(Exercise)
Once the line containing "thumb mcp: (841, 534)" is found in the entries below, reproduce it and every line after it, stopping at and including the line containing "pinky tip: (976, 557)"; reproduce nothing else, and keep each line exact.

Structured pose outputs
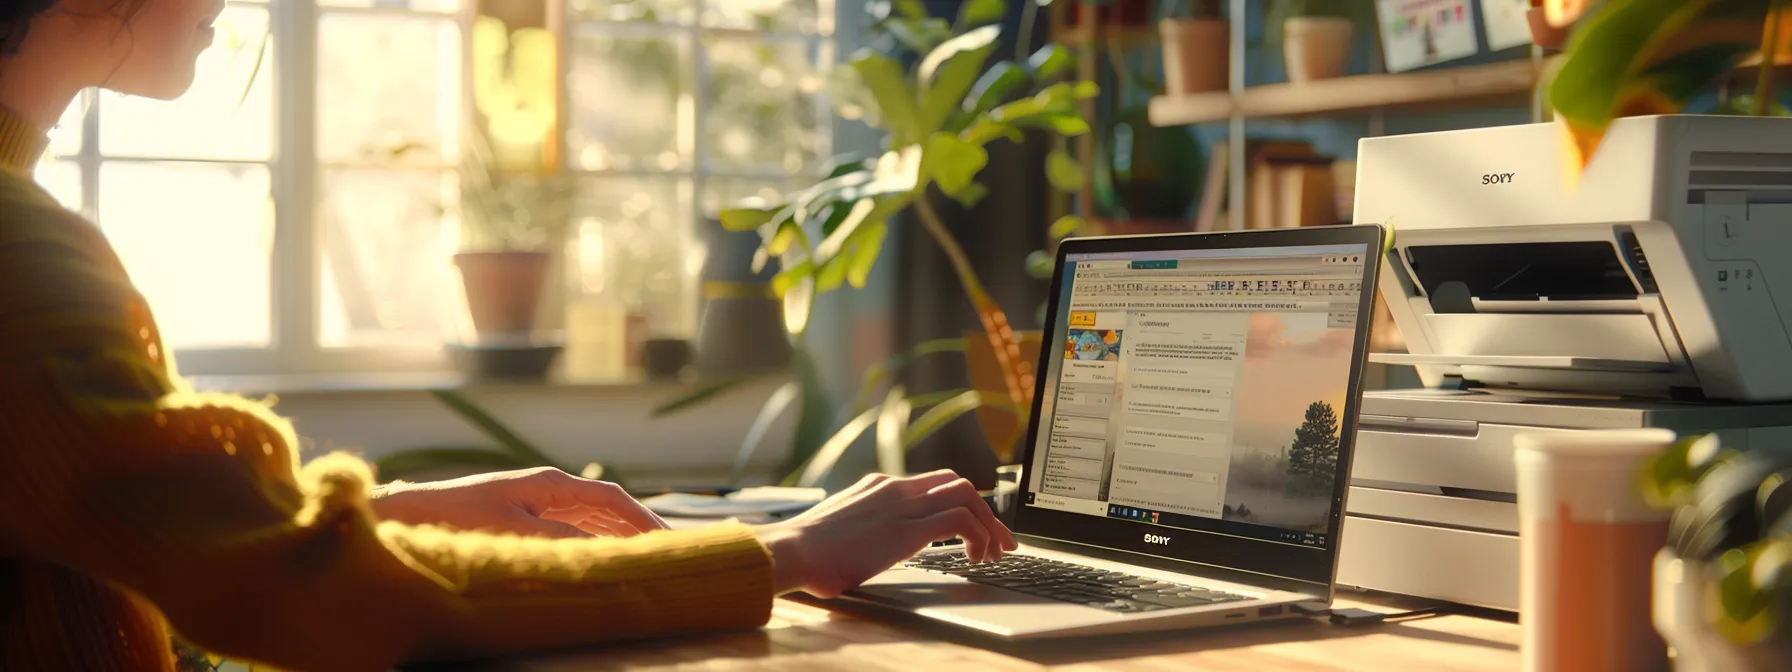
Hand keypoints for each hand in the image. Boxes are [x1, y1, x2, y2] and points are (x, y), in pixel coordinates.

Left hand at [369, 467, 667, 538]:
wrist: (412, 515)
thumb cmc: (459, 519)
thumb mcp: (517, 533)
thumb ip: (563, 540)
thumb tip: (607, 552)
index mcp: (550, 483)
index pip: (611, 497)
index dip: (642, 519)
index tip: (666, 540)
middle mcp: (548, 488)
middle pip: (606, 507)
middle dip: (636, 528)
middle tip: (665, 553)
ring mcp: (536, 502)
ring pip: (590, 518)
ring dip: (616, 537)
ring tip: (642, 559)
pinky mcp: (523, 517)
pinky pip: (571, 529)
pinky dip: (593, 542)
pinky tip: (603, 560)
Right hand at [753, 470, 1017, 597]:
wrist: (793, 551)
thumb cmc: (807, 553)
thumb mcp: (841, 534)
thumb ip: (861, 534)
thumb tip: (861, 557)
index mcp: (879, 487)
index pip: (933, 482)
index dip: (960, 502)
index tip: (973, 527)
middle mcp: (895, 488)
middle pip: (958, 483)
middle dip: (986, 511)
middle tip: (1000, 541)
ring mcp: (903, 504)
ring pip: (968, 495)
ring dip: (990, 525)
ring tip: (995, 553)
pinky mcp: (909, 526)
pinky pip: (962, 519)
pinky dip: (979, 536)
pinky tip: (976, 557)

==

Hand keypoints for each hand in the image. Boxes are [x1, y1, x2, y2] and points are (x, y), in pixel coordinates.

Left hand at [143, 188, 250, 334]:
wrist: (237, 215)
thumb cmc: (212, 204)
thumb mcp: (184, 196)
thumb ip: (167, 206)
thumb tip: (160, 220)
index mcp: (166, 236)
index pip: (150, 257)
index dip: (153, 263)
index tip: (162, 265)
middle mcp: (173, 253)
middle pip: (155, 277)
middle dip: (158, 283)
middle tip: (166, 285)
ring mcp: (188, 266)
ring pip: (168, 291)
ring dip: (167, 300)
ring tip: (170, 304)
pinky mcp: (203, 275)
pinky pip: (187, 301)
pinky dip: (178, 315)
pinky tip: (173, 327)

(Your response)
thumb mcp: (841, 534)
thumb ip: (861, 534)
thumb tip: (861, 557)
index mcp: (879, 487)
index pip: (933, 482)
index dip: (960, 502)
index tip: (973, 527)
middle mcp: (895, 488)
middle pip: (958, 483)
middle dip: (986, 511)
middle tip: (1000, 541)
ring mcp: (903, 504)
ring pip: (968, 495)
ring dip: (990, 525)
ring tip: (995, 553)
pinky mcp: (909, 526)
pinky pip: (962, 519)
pinky dip: (979, 536)
pinky tip: (976, 557)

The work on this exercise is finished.